Saint Jean ajoute cette exhortation, après la parole qui nous occupe : Maintenant donc, mes petits enfants, demeurez en lui, afin que quand il paraîtra, nous ayons de la confiance et que nous ne soyons pas confus devant lui à son avènement.
L'onction, d'après cela, ne laisse point stationnaire. Elle est au contraire la force du progrès, elle fait avancer dans la vie, elle nous excite à poursuivre constamment et joyeusement la course qui nous est proposée.

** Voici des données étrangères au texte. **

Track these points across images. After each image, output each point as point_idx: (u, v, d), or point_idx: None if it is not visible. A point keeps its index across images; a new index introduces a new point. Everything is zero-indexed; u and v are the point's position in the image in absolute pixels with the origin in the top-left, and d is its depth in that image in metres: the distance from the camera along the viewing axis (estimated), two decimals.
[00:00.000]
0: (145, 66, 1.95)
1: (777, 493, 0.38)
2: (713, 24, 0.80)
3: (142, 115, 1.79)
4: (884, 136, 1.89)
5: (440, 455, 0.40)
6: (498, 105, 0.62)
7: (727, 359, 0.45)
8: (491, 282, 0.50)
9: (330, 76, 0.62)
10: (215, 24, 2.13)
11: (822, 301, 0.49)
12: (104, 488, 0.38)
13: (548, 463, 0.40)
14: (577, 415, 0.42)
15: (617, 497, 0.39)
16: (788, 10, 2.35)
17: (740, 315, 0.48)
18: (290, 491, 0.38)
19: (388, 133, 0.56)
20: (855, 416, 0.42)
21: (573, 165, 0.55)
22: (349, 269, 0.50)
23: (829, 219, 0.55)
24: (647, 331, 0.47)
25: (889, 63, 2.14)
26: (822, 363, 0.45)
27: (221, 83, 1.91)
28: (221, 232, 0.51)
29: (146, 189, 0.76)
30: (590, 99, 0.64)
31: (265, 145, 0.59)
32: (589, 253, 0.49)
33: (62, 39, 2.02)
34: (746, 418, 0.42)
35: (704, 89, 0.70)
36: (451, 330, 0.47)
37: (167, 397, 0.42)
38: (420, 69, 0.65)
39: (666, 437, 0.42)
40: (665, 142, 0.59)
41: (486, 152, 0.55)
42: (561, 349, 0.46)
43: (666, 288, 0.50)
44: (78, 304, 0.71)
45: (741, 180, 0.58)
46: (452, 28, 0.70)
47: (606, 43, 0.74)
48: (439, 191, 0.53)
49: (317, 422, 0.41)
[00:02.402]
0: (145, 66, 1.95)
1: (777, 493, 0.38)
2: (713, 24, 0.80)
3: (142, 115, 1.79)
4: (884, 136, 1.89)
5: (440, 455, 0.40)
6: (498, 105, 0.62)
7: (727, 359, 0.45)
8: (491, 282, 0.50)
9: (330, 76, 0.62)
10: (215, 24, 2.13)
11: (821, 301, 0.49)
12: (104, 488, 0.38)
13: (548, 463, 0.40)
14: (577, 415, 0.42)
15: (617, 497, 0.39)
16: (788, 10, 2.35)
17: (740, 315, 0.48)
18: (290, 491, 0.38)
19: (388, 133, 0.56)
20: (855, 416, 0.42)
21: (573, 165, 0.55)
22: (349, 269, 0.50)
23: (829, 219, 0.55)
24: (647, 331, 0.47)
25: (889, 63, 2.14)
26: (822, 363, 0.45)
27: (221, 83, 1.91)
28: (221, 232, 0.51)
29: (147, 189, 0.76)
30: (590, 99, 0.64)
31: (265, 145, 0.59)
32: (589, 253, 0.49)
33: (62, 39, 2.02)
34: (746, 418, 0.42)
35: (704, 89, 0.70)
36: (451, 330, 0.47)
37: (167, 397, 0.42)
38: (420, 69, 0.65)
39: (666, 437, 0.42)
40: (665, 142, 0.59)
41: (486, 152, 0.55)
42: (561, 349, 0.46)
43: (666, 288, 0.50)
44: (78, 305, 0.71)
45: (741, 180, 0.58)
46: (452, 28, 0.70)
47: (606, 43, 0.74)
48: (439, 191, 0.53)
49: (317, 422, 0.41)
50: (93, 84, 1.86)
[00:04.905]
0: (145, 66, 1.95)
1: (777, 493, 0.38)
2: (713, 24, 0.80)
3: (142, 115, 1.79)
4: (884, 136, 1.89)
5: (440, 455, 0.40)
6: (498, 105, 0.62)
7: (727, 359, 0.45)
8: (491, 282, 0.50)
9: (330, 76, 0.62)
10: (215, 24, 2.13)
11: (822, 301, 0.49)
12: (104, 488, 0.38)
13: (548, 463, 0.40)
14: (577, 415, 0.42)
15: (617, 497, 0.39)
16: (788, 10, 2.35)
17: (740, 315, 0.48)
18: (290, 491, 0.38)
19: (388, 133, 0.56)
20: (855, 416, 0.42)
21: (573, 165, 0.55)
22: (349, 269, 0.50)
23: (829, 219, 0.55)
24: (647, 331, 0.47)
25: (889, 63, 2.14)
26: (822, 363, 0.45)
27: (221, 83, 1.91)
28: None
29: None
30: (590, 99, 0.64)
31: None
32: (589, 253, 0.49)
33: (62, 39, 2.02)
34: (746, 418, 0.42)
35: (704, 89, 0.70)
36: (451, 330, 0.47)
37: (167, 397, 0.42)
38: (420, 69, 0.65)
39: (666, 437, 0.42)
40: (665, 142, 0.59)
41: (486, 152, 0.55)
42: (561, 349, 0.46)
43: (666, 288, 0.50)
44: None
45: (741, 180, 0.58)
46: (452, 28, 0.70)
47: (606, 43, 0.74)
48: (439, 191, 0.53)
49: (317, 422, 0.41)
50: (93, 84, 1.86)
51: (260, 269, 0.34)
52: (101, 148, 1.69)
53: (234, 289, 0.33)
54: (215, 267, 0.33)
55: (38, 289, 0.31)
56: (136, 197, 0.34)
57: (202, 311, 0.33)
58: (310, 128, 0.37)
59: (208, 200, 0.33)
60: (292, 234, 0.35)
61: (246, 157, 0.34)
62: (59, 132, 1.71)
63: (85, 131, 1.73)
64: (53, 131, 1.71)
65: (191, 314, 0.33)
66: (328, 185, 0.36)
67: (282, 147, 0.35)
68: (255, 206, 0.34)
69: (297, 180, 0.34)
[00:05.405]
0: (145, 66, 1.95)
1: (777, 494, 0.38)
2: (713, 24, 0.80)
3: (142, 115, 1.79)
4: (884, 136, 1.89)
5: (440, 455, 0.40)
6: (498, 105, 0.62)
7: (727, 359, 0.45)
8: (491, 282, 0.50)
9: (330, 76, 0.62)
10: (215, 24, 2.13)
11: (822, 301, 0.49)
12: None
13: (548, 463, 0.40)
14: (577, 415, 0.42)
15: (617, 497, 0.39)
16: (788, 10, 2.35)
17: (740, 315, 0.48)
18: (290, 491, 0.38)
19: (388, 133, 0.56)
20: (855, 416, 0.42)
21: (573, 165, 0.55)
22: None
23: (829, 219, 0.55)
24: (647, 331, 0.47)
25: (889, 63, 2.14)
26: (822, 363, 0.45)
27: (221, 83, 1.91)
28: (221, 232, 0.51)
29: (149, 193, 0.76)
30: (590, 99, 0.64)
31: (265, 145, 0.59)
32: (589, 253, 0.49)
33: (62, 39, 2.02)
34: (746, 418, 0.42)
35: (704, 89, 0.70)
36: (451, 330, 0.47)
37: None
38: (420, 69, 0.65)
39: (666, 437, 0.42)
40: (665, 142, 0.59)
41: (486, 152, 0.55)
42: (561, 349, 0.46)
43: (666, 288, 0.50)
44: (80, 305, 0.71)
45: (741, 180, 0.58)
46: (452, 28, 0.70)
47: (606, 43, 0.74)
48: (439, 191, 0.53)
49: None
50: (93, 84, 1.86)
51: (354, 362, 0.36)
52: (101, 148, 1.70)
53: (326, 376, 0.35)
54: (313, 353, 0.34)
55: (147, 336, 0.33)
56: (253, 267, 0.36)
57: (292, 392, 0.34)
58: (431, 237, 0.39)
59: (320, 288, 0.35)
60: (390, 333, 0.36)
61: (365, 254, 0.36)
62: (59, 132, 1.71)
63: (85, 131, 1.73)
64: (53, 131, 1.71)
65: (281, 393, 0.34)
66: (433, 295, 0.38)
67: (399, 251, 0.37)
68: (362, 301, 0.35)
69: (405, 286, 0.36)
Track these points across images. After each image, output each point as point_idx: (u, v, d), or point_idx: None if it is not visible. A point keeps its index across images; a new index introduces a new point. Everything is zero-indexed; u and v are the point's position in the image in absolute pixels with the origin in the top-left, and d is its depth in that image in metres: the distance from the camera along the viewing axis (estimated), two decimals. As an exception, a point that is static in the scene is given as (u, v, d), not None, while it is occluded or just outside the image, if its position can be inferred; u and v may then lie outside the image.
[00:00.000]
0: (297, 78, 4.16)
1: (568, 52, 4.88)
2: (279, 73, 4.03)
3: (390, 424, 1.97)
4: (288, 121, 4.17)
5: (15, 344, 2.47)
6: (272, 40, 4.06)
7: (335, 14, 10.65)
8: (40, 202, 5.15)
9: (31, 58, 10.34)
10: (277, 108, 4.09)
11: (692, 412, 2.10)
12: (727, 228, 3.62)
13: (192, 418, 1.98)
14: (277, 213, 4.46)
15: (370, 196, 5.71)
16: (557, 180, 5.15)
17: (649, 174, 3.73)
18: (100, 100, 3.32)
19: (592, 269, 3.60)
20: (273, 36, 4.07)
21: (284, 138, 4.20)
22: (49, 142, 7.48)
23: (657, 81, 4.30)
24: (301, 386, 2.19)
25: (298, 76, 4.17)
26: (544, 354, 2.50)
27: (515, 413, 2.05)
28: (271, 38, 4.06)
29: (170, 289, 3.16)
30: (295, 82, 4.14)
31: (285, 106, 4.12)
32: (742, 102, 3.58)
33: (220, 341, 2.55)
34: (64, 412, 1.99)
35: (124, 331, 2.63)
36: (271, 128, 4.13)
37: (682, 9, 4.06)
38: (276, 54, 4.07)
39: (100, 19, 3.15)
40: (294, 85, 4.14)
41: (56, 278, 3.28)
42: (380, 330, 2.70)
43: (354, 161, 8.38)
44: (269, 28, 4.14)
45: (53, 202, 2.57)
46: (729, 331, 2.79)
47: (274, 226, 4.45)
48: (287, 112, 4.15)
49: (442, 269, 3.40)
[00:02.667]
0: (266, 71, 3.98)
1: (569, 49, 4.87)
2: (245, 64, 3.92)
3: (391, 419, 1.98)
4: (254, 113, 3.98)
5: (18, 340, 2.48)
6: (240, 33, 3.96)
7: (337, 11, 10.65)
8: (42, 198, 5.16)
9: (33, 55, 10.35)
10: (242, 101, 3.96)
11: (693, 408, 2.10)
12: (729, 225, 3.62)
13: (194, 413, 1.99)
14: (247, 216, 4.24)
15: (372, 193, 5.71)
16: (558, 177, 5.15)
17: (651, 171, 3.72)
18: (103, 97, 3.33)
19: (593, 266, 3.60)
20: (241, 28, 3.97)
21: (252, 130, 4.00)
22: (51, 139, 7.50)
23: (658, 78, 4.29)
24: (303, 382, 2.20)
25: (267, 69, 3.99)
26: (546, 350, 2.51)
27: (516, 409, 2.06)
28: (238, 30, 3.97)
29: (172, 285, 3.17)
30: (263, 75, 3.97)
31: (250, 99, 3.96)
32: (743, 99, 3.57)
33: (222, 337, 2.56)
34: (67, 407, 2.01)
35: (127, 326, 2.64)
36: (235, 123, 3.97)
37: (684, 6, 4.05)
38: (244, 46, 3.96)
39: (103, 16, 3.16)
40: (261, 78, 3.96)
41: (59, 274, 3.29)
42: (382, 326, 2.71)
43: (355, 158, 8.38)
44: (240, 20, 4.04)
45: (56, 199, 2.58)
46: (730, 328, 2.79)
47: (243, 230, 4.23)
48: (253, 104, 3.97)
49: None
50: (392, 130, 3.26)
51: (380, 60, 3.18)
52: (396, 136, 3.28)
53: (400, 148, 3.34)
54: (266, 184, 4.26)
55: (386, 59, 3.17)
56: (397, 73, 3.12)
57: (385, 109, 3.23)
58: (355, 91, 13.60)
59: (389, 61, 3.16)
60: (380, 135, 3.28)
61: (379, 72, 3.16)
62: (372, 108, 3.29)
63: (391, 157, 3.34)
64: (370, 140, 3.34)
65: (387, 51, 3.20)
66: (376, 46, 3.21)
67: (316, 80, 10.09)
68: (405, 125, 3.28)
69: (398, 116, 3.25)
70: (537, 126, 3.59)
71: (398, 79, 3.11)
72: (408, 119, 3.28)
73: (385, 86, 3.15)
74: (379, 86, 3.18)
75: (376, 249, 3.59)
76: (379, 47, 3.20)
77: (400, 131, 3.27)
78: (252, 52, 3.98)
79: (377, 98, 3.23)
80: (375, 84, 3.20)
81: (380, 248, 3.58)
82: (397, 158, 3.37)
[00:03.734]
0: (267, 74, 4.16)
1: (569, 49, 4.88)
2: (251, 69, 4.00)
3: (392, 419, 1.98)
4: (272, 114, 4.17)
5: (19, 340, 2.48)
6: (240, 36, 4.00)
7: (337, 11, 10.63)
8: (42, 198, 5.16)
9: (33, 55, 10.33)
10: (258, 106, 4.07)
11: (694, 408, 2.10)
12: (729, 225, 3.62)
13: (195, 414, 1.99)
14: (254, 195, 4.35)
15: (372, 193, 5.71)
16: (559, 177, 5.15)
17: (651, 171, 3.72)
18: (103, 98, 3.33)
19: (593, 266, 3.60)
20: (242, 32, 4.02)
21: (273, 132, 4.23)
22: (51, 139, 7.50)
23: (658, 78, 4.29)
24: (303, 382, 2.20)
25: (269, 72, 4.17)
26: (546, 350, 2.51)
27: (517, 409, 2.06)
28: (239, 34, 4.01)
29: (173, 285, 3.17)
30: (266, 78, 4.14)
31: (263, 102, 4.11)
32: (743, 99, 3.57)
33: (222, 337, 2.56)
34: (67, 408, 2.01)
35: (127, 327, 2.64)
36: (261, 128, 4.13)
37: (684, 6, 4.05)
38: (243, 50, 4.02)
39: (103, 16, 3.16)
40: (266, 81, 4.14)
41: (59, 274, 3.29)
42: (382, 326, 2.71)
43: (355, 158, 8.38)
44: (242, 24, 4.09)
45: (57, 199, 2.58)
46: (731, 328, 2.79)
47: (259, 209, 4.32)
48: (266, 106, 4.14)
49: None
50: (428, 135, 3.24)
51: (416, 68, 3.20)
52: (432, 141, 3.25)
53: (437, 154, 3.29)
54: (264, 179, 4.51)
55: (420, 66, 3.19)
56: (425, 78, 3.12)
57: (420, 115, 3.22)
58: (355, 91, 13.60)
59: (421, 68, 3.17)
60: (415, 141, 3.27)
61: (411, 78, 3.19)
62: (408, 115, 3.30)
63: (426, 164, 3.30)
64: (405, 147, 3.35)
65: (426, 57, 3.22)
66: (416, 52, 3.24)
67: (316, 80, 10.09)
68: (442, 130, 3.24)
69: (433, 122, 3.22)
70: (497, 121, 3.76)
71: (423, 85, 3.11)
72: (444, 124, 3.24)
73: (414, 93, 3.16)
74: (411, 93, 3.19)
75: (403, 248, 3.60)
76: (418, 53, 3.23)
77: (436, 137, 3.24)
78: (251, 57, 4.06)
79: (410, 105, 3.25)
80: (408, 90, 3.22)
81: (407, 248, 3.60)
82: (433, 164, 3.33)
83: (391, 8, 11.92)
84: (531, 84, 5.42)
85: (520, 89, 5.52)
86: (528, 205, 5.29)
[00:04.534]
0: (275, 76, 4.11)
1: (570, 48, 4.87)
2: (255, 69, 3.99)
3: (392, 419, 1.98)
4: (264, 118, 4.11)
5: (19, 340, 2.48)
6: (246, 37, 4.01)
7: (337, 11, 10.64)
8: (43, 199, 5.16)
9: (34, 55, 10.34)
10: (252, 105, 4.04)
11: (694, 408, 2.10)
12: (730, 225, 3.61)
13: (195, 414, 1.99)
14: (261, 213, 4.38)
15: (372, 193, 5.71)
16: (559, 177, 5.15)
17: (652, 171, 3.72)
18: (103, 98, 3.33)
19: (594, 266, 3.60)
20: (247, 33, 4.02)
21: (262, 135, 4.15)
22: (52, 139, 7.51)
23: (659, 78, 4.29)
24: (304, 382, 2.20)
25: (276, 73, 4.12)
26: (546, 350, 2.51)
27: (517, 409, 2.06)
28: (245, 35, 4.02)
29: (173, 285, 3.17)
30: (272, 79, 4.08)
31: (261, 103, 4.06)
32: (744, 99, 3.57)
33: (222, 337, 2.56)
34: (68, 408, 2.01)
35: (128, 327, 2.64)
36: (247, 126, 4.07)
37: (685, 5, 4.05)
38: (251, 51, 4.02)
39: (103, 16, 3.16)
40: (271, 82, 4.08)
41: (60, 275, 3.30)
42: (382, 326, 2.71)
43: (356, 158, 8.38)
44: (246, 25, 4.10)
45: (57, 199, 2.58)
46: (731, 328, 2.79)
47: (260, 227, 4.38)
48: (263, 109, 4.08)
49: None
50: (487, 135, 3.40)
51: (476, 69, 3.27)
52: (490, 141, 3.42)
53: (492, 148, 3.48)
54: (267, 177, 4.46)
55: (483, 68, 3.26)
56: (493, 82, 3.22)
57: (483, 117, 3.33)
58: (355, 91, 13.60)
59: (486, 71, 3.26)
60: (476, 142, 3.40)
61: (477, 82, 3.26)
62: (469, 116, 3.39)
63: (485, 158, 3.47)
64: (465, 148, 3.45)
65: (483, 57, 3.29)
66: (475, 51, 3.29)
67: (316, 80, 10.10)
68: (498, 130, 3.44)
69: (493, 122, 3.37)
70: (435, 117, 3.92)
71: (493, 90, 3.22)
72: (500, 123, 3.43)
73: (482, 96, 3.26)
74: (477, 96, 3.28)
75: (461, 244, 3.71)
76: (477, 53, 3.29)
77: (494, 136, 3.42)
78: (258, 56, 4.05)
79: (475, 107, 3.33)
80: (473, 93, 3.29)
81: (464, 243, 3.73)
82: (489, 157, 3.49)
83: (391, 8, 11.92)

C'est le travail d'un inexprimable amour, le soupir d'une âme sauvée en espérance, mais qui sent que ce qu'elle sera n'a pas encore été manifesté. On a encore à combattre, encore à pleurer, mais ce sont des luttes qui rapprochent de la victoire, des larmes qui préparent à la moisson et au triomphe. On a confiance en Celui qui nous a appelés et qui ne rendra point les siens confus à son avènement. Dans la vie chrétienne il faut courir et il faut atteindre ; mais on peut faire l'un et l'autre quand on a l'assurance qu'il demeure en nous et que nous demeurons en lui.
Cette espérance prêche toute seule ce que nous avons à faire et elle rend inutile qu'on nous enseigne ou qu'on nous encourage : l'onction est un embrasement de l'âme, un stimulant céleste qui ne laisse point à moitié chemin. On sent qu'on ne sera heureux que quand on sera conforme en toutes choses à l'image du Fils de Dieu, de ce premier-né entre plusieurs frères. Un amour partagé, un coeur qui se refroidit, deviennent insupportables ; on languit de posséder ce nom nouveau que personne ne connaît que celui qui le reçoit. Saint Jean se repose aujourd'hui. Il est un de ceux qui ont vaincu. L'onction qu'avait ce disciple bien-aimé, était en lui les arrhes de la vie éternelle. Il a attendu avec patience Celui qui devait venir et qui est venu. Ayons la même confiance, et comme lui nous ne serons point confus au jour de son avènement.